İnsan ömrü, dört mertebedir.
Birincisi: Büyüyüp yetişme çağıdır ki doğumdan otuz üç yaşına kadar olan kısmıdır. Bu çağ, çocukluk ve gençlik devresidir.
Hz. Ali'den (k.v.) bir rivâyette, yetmiş beş yaşında erzel-i ömür başlar. Erzel-i ömür, insanın çocukluk hâlindeki gibi ne söylediğini ve ne yaptığını bilmediği bir hâl almasıdır. Her insanda olması muhtemeldir. Resûlullah Efendimiz (s.a.v.), erzel-i ömürden Allâh'a sığınmıştır.
Dinine dikkat eden, Kur'ân-ı Kerîm okumaya devam eden ve şer'î ilimlerle meşgul olan kimselerde erzel-i ömür olmadığı rivâyet olunmuştur. Böyle yaşayan kimselerin ömrü uzadıkça iyilikleri ziyadeleştiğinden bu gibi kimselerde bunama hastalığının gayet az görüldüğü, büyük bir hakikattir.
Yahyâ bin Muâz (rah.) dedi ki: "Senin ömrün, âhiret hayatına göre bir nefesten ibarettir. Onu zâyi edersen, ebedî olarak hüsrâna uğrayanlardan olursun."

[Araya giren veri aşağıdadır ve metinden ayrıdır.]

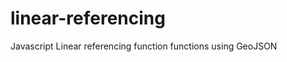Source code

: linear-referencing
==================

Javascript Linear referencing function functions using GeoJSON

Hikmet ehli bir zât şöyle demiştir: "Ümmet-i Muhammed'in (s.a.v.) ömürleri, (önceki ümmetlere nispetle) kısadır. Lâkin yardımcı ve şefaatçileri çoktur. Onlar, önceki ümmetlerin uzun müddette erişemedikleri manevî derecelere çok kısa bir müddette erişirler. Bu, Allâhü Teâlâ'nın pek büyük bir lütfudur."